PROBLEM >> Collect from the data below each line with "아이들을".

GIVEN INFORMATION >>
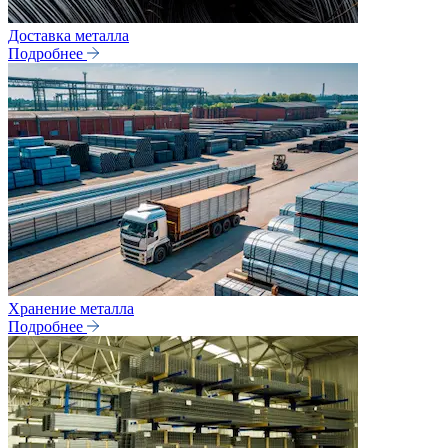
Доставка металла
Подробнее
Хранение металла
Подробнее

---

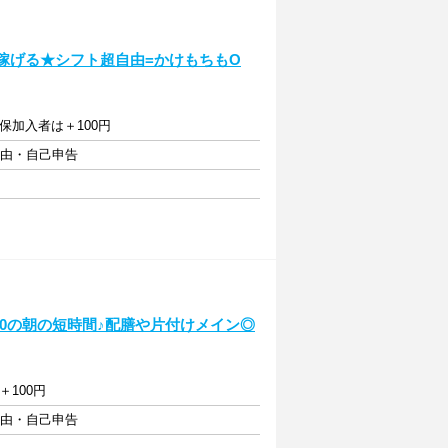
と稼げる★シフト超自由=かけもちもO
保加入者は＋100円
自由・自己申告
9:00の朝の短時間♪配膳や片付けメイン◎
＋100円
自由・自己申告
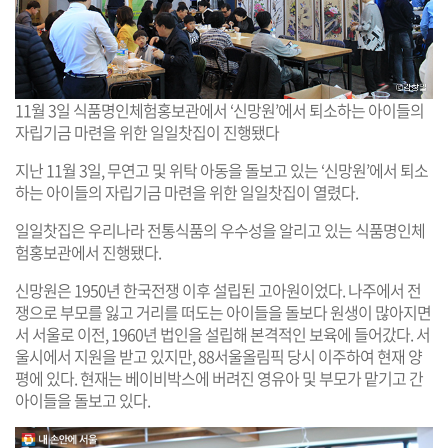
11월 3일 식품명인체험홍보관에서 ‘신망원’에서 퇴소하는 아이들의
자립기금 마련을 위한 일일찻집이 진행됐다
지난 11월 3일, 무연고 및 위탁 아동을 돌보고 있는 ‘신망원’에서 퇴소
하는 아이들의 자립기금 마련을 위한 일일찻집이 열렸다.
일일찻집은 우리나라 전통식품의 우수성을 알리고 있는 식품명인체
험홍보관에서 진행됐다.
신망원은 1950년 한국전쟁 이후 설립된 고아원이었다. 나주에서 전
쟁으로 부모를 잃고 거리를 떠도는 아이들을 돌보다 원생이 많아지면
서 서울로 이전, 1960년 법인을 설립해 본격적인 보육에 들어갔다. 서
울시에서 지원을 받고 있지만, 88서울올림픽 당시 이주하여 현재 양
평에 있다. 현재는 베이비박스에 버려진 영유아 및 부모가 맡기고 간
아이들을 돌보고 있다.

WRITTEN RESPONSE >>
쟁으로 부모를 잃고 거리를 떠도는 아이들을 돌보다 원생이 많아지면
아이들을 돌보고 있다.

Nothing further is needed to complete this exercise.